## Problem statement
Below you will find a set of lines. Repeat them all exactly.

=== Begin Enclosure ===

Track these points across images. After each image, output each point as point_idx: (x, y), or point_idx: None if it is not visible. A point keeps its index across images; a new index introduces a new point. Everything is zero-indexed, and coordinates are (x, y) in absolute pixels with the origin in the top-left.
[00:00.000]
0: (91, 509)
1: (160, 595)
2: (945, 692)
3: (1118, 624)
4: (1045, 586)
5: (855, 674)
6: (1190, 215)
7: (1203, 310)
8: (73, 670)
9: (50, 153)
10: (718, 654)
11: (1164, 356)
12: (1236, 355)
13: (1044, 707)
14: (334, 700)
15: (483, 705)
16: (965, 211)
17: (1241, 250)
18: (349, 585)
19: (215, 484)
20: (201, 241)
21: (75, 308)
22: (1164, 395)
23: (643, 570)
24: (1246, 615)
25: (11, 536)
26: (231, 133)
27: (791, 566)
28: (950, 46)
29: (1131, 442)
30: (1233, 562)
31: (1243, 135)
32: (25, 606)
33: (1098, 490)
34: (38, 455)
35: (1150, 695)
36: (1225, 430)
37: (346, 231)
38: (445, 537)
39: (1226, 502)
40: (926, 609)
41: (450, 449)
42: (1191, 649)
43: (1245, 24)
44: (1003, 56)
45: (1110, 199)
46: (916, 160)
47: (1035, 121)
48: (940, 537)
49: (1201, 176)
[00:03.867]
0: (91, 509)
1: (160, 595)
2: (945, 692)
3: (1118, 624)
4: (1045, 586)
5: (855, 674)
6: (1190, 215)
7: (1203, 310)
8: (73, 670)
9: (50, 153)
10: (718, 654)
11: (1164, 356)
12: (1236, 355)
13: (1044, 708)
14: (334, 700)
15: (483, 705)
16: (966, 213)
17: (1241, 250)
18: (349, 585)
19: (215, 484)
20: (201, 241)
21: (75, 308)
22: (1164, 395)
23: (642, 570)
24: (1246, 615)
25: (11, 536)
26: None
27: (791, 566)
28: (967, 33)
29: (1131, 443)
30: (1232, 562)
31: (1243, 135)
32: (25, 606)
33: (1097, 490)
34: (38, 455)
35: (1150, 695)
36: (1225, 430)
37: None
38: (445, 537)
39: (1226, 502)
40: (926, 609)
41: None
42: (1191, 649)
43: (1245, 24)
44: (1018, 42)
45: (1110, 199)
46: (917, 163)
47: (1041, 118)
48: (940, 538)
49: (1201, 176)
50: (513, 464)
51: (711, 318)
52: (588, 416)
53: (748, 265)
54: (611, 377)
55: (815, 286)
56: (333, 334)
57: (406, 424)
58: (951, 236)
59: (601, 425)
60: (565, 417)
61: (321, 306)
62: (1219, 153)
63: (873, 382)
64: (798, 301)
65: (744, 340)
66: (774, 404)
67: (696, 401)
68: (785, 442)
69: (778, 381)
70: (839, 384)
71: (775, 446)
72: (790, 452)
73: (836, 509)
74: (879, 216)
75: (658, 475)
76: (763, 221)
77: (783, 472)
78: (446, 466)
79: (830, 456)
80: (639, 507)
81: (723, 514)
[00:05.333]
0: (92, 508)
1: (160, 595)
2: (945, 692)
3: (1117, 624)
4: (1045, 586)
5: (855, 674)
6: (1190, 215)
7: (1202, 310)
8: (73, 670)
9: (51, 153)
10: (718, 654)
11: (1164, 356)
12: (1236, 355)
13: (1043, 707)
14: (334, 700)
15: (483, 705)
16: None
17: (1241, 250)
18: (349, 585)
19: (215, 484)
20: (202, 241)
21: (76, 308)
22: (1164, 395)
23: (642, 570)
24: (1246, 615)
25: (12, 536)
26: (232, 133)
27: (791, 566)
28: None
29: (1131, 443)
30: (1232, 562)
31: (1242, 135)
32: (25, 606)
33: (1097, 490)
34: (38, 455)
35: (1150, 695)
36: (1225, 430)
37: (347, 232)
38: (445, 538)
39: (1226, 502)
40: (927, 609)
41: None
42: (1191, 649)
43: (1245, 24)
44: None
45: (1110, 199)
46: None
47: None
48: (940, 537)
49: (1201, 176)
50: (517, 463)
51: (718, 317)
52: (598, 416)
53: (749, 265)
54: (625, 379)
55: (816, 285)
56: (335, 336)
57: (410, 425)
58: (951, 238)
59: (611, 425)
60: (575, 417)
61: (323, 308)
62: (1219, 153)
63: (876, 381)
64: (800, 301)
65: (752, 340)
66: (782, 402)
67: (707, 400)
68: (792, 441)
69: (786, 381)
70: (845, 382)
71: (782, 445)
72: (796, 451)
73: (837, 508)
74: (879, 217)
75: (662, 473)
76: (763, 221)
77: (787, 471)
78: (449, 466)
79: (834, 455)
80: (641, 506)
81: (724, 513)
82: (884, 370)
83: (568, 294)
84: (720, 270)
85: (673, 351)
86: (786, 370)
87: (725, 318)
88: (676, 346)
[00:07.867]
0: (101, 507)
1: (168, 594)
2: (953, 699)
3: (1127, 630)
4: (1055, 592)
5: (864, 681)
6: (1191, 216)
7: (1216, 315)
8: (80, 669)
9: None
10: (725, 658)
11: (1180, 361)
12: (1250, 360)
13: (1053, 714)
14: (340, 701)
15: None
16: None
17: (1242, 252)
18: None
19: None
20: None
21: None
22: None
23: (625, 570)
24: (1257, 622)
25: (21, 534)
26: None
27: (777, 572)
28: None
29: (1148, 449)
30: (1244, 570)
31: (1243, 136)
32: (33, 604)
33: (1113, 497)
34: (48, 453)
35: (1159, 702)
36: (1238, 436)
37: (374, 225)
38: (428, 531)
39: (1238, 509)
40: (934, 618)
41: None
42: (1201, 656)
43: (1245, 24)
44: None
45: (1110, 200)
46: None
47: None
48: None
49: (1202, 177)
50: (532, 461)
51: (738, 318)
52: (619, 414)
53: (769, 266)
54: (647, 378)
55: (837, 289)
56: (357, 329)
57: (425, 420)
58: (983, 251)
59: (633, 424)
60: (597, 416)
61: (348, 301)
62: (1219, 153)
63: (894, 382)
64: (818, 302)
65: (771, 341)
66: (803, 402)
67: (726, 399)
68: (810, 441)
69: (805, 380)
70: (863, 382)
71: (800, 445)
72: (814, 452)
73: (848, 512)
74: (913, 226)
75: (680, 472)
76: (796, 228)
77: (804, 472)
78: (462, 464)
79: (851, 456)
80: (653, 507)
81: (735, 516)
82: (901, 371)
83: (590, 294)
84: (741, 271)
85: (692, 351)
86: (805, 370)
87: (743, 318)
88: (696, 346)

=== End Enclosure ===

## Your response
Track these points across images. After each image, output each point as point_idx: (x, y), or point_idx: None if it is not visible. A point keeps its index across images; a new index introduces a new point. Everything is zero-indexed, and coordinates are (x, y) in absolute pixels with the origin in the top-left.
[00:00.000]
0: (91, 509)
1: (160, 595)
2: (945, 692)
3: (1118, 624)
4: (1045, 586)
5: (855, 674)
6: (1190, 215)
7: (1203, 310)
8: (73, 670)
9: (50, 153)
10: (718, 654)
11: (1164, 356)
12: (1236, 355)
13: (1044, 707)
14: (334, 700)
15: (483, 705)
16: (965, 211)
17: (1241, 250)
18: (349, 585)
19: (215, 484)
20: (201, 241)
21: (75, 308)
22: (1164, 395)
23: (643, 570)
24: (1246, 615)
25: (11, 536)
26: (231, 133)
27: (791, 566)
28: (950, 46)
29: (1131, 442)
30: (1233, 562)
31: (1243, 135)
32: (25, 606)
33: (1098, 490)
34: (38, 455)
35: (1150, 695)
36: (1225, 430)
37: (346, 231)
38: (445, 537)
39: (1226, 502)
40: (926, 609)
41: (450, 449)
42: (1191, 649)
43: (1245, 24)
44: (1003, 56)
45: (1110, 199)
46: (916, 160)
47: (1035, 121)
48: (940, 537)
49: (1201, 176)
[00:03.867]
0: (91, 509)
1: (160, 595)
2: (945, 692)
3: (1118, 624)
4: (1045, 586)
5: (855, 674)
6: (1190, 215)
7: (1203, 310)
8: (73, 670)
9: (50, 153)
10: (718, 654)
11: (1164, 356)
12: (1236, 355)
13: (1044, 708)
14: (334, 700)
15: (483, 705)
16: (966, 213)
17: (1241, 250)
18: (349, 585)
19: (215, 484)
20: (201, 241)
21: (75, 308)
22: (1164, 395)
23: (642, 570)
24: (1246, 615)
25: (11, 536)
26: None
27: (791, 566)
28: (967, 33)
29: (1131, 443)
30: (1232, 562)
31: (1243, 135)
32: (25, 606)
33: (1097, 490)
34: (38, 455)
35: (1150, 695)
36: (1225, 430)
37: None
38: (445, 537)
39: (1226, 502)
40: (926, 609)
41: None
42: (1191, 649)
43: (1245, 24)
44: (1018, 42)
45: (1110, 199)
46: (917, 163)
47: (1041, 118)
48: (940, 538)
49: (1201, 176)
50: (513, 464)
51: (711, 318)
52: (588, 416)
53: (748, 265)
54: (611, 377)
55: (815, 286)
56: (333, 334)
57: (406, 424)
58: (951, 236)
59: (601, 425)
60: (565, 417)
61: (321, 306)
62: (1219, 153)
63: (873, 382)
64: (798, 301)
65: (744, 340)
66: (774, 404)
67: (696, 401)
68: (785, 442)
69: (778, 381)
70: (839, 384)
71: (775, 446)
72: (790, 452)
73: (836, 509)
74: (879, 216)
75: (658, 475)
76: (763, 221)
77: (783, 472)
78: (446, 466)
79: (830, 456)
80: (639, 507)
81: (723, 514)
[00:05.333]
0: (92, 508)
1: (160, 595)
2: (945, 692)
3: (1117, 624)
4: (1045, 586)
5: (855, 674)
6: (1190, 215)
7: (1202, 310)
8: (73, 670)
9: (51, 153)
10: (718, 654)
11: (1164, 356)
12: (1236, 355)
13: (1043, 707)
14: (334, 700)
15: (483, 705)
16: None
17: (1241, 250)
18: (349, 585)
19: (215, 484)
20: (202, 241)
21: (76, 308)
22: (1164, 395)
23: (642, 570)
24: (1246, 615)
25: (12, 536)
26: (232, 133)
27: (791, 566)
28: None
29: (1131, 443)
30: (1232, 562)
31: (1242, 135)
32: (25, 606)
33: (1097, 490)
34: (38, 455)
35: (1150, 695)
36: (1225, 430)
37: (347, 232)
38: (445, 538)
39: (1226, 502)
40: (927, 609)
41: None
42: (1191, 649)
43: (1245, 24)
44: None
45: (1110, 199)
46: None
47: None
48: (940, 537)
49: (1201, 176)
50: (517, 463)
51: (718, 317)
52: (598, 416)
53: (749, 265)
54: (625, 379)
55: (816, 285)
56: (335, 336)
57: (410, 425)
58: (951, 238)
59: (611, 425)
60: (575, 417)
61: (323, 308)
62: (1219, 153)
63: (876, 381)
64: (800, 301)
65: (752, 340)
66: (782, 402)
67: (707, 400)
68: (792, 441)
69: (786, 381)
70: (845, 382)
71: (782, 445)
72: (796, 451)
73: (837, 508)
74: (879, 217)
75: (662, 473)
76: (763, 221)
77: (787, 471)
78: (449, 466)
79: (834, 455)
80: (641, 506)
81: (724, 513)
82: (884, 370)
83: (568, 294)
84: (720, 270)
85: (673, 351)
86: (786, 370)
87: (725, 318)
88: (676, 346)
[00:07.867]
0: (101, 507)
1: (168, 594)
2: (953, 699)
3: (1127, 630)
4: (1055, 592)
5: (864, 681)
6: (1191, 216)
7: (1216, 315)
8: (80, 669)
9: None
10: (725, 658)
11: (1180, 361)
12: (1250, 360)
13: (1053, 714)
14: (340, 701)
15: None
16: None
17: (1242, 252)
18: None
19: None
20: None
21: None
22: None
23: (625, 570)
24: (1257, 622)
25: (21, 534)
26: None
27: (777, 572)
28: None
29: (1148, 449)
30: (1244, 570)
31: (1243, 136)
32: (33, 604)
33: (1113, 497)
34: (48, 453)
35: (1159, 702)
36: (1238, 436)
37: (374, 225)
38: (428, 531)
39: (1238, 509)
40: (934, 618)
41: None
42: (1201, 656)
43: (1245, 24)
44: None
45: (1110, 200)
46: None
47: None
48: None
49: (1202, 177)
50: (532, 461)
51: (738, 318)
52: (619, 414)
53: (769, 266)
54: (647, 378)
55: (837, 289)
56: (357, 329)
57: (425, 420)
58: (983, 251)
59: (633, 424)
60: (597, 416)
61: (348, 301)
62: (1219, 153)
63: (894, 382)
64: (818, 302)
65: (771, 341)
66: (803, 402)
67: (726, 399)
68: (810, 441)
69: (805, 380)
70: (863, 382)
71: (800, 445)
72: (814, 452)
73: (848, 512)
74: (913, 226)
75: (680, 472)
76: (796, 228)
77: (804, 472)
78: (462, 464)
79: (851, 456)
80: (653, 507)
81: (735, 516)
82: (901, 371)
83: (590, 294)
84: (741, 271)
85: (692, 351)
86: (805, 370)
87: (743, 318)
88: (696, 346)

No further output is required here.